** Langkah Pengerjaan **
(1) Jawab pertanyaan berikut berdasarkan artikel tentang rencana PPN sembako:
(a) Hingga berapa persen PPN yang direncanakan untuk barang sembako?
(b) Apa jabatan Muhammad Nuruddin?
(c) Menurut Nuruddin, pengenaan pajak akan menyasar siapa?
(2) Lanjutkan artikel tentang rencana PPN sembako, mulai setelah kalimat terakhirnya.

** Teks Hasil Ekstraksi **
------------------------------------
REPUBLIKA.CO.ID, JAKARTA -- Rencana pengenaan Pajak Pertambahan Nilai (PPN) hingga 12 persen untuk barang sembako dinilai dapat memukul usaha petani. Pemerintah diminta mengkaji kebijakan tersebut secara matang agar nantinya tidak membuat kerugian mendalam bagi usaha petani yang sedang tertekan akibat masa pandemi.
Sekretaris Jenderal Aliansi Petani Indonesia, Muhammad Nuruddin, mengatakan, kebijakan tersebut tentunya tidak akan langsung menyentuh petani sebagai produsen komoditas pangan. Sebab, pengenaan pajak akan menyasar lembaga atau entitas usaha resmi yang memiliki izin.
Namun, dampak tidak langsung bisa dirasakan karena pengusaha-pengusaha yang menjadi pembeli produk hasil petani akan menghitung ulang dan nantinya bisa memberikan dampak pada nilai harga komoditas. "Pengusaha pasti akan hitung harga penjualannya, ditambah dengan pajak, dan itu akan berdampak," kata Nuruddin kepada Republika.co.id, Kamis (10/9).
------------------------------------
** Cuplikan Entri **
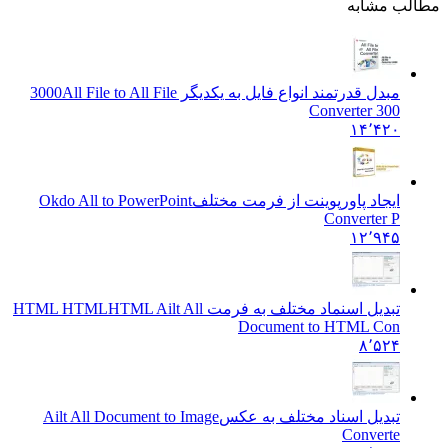
ب مشابه
مبدل قدرتمند انواع فایل به یکدیگر 3000
All File to All File
Converter 300
۱۴٬۴۲۰
ایجاد پاورپوینت از فرمت مختلف
Okdo All to PowerPoint
Converter P
۱۲٬۹۴۵
تبدیل اسنماد مختلف به فرمت HTML HTML
HTML Ailt All
Document to HTML Con
۸٬۵۲۴
تبدیل اسناد مختلف به عکس
Ailt All Document to Image
Converte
------------------------------------
** Jawaban Tugas **
(1)
(a) Hingga 12 persen.
(b) Sekretaris Jenderal Aliansi Petani Indonesia.
(c) Lembaga atau entitas usaha resmi yang memiliki izin.

(2)
Lain halnya dengan koperasi, Nuruddin mengatakan, petani-petani yang saat ini memiliki koperasi dengan resmi tentu akan terkena dampak langsung dari adanya pengenaan pajak ketika bertransaksi dengan perusahaan penyerap.
Kondisi itu, menurutnya, tidak menutup kemungkinan membuat petani enggan berkoperasi atau bahkan berkorporasi seperti yang sedang didorong oleh pemerintah. "Petani akan jadi malas, mending individual, tapi kalau individual dia akan susah lagi. Memang soal ini kita sedang banyak diskusi seperti apa kebijakannya. Tapi yang jelas ini akan memukul petani," kata Nuruddin.
Sementara itu, Sekretaris Jenderal Serikat Petani Indonesia (SPI), Agus Ruli, meminta pemerintah mengkaji ulang kebijakan tersebut. Sebab, petani sedang menghadapi masa sulit akibat situasi pandemi yang tak kunjung usai.
Lebih lanjut, ia mengingatkan petani juga semestinya tak hanya dipandang sebagai produsen, namun juga konsumen yang tentu akan menanggung beban lebih dari adanya kenaikan pajak untuk bahan pokok.